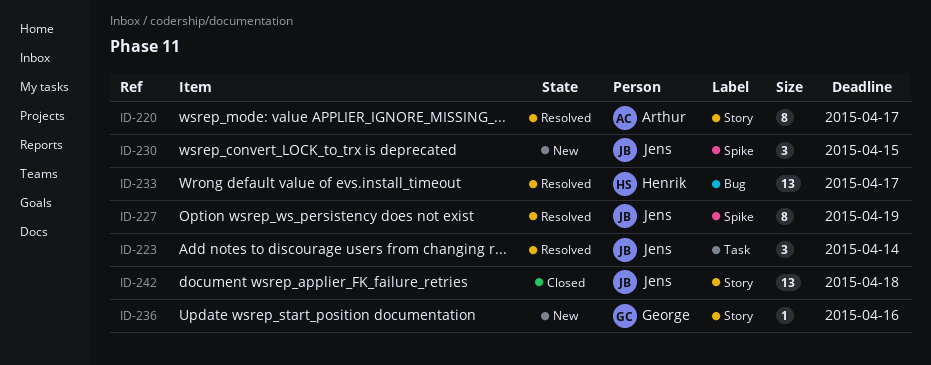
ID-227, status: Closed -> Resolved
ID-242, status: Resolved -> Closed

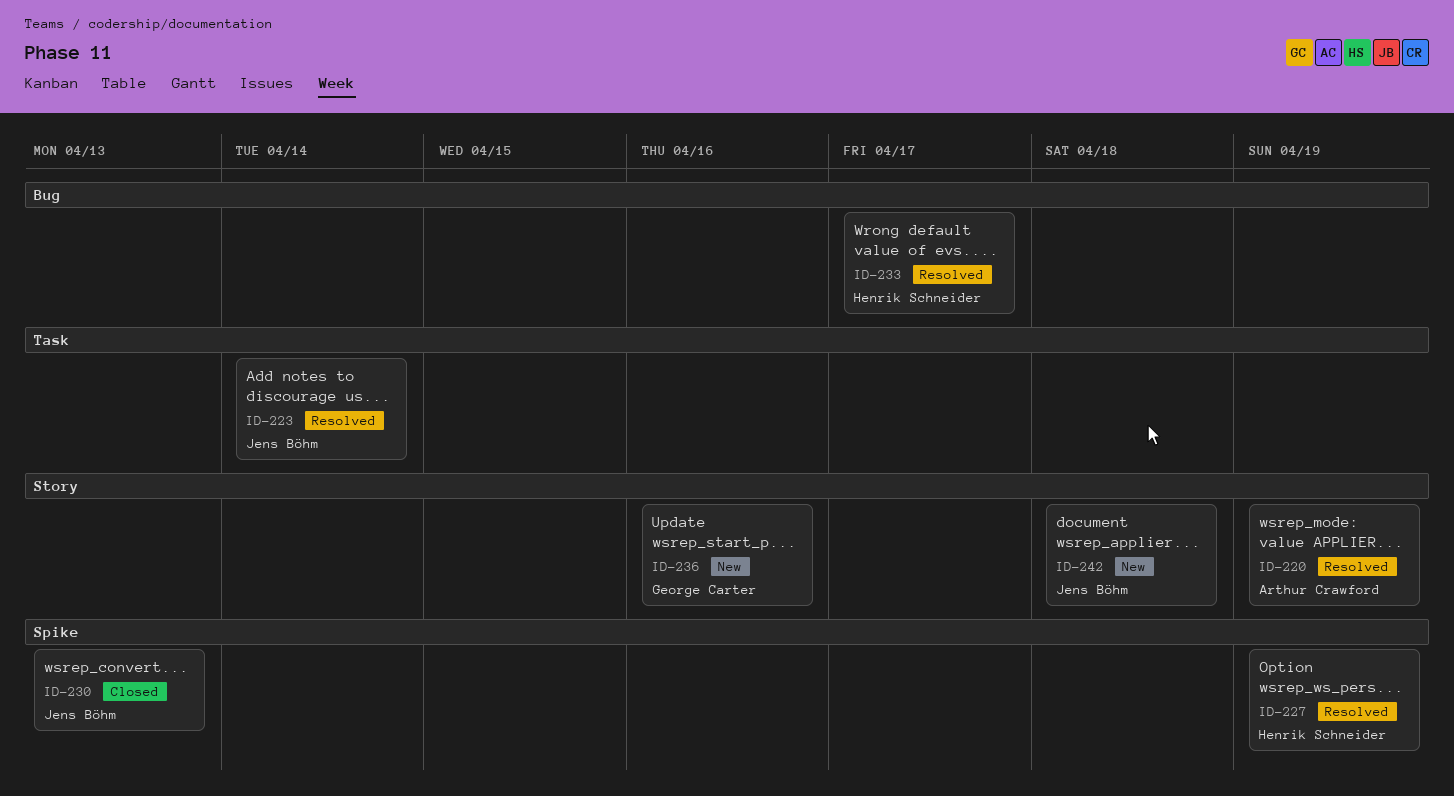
ID-220, due: Apr 17 -> Apr 19
ID-227, owner: Jens Böhm -> Henrik Schneider
ID-230, status: New -> Closed
ID-230, due: Apr 15 -> Apr 13
ID-242, status: Closed -> New

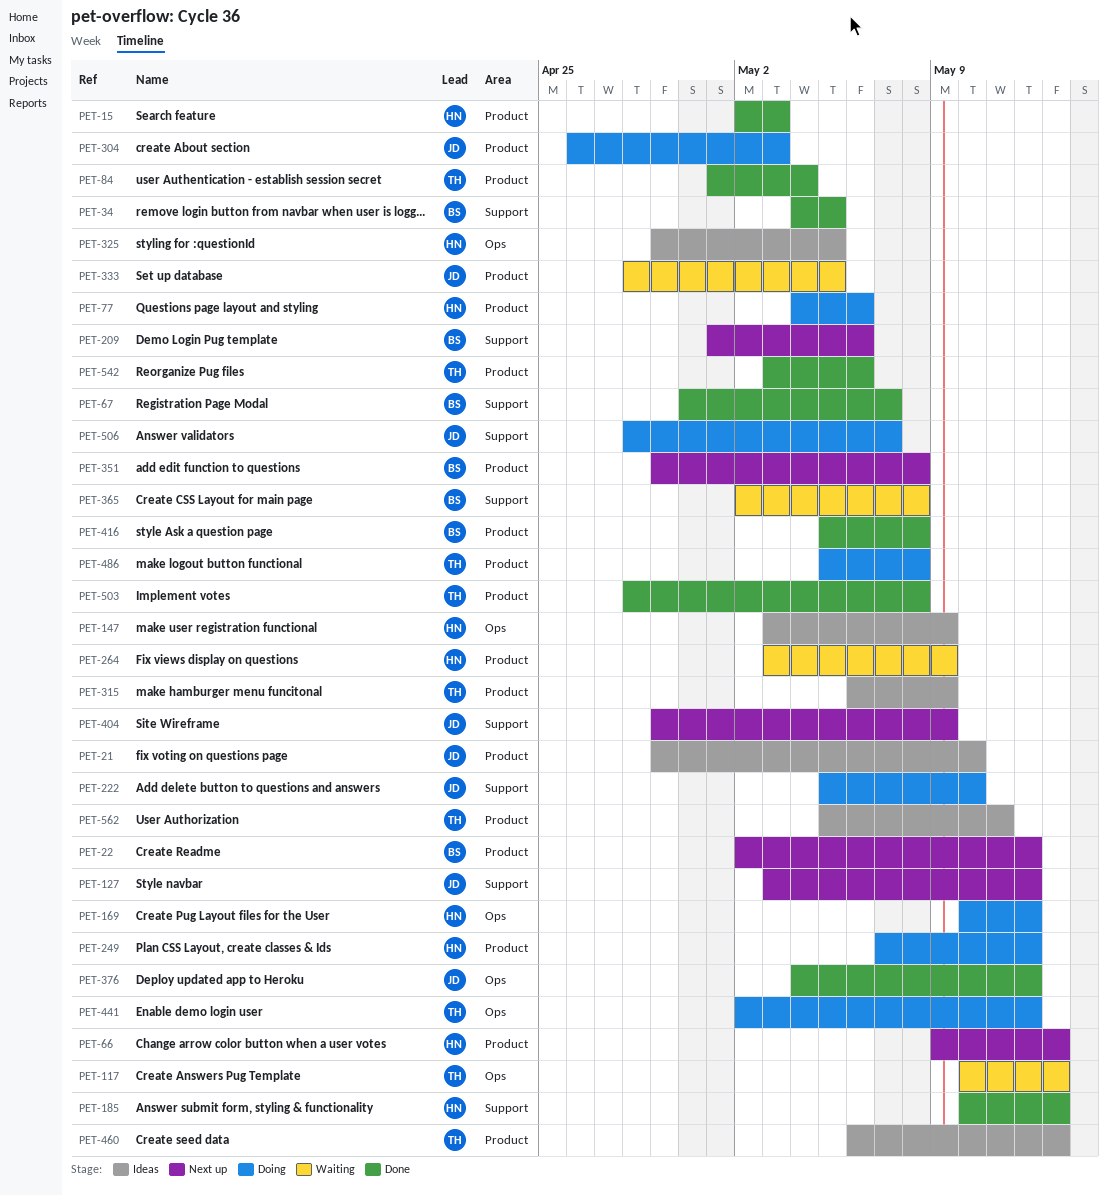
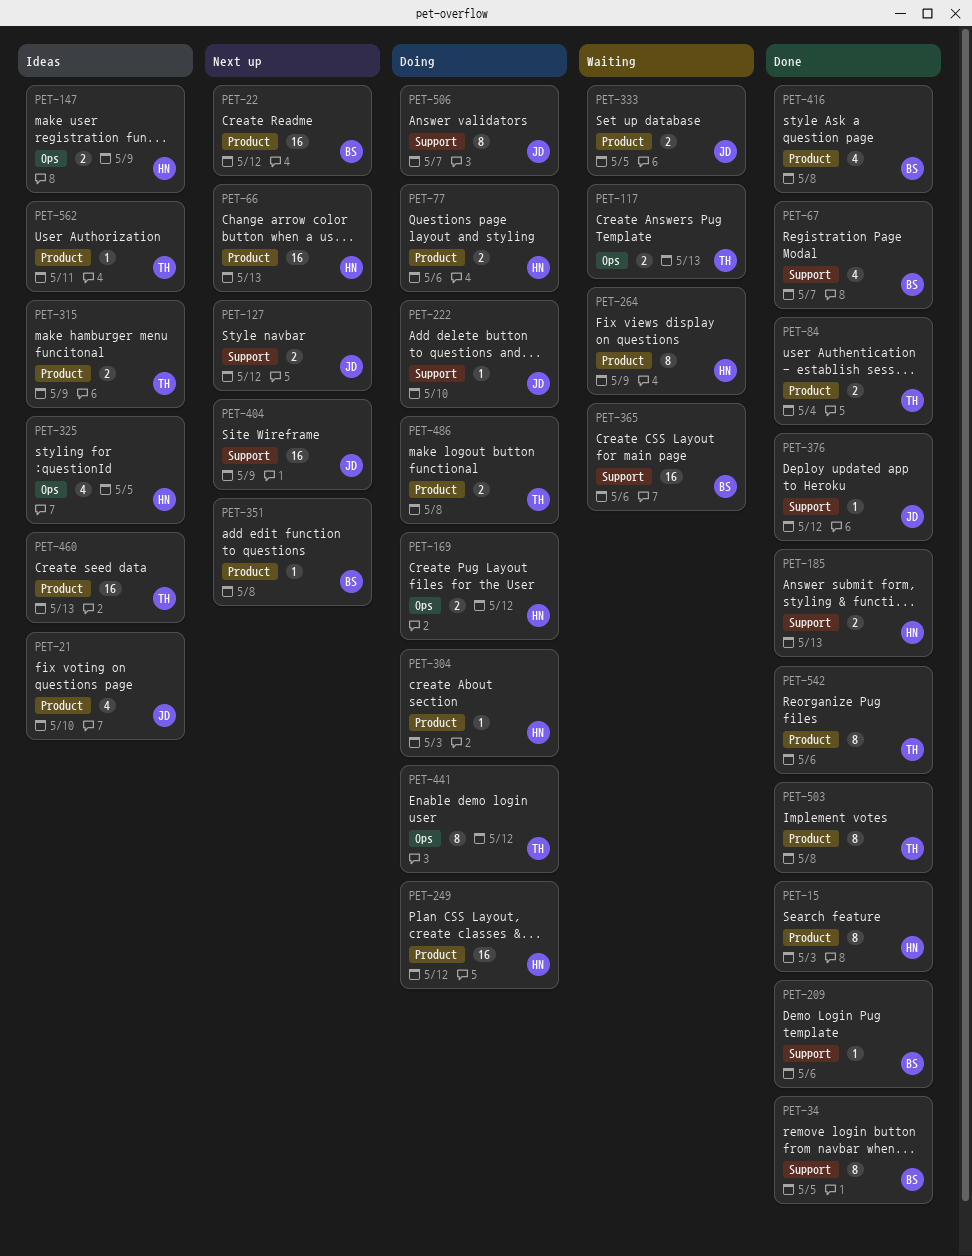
PET-209, status: Next up -> Done
PET-304, owner: JD -> HN
PET-365, due: May 8 -> May 6
PET-376, label: Ops -> Support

:::

» REQUIREMENT
Please retype exactly the lines from the one containing "ID-242, status: Resolved -> Closed" through the last line of the records, both included, leaving out every picture.

» TASK RESPONSE
ID-242, status: Resolved -> Closed

ID-220, due: Apr 17 -> Apr 19
ID-227, owner: Jens Böhm -> Henrik Schneider
ID-230, status: New -> Closed
ID-230, due: Apr 15 -> Apr 13
ID-242, status: Closed -> New

PET-209, status: Next up -> Done
PET-304, owner: JD -> HN
PET-365, due: May 8 -> May 6
PET-376, label: Ops -> Support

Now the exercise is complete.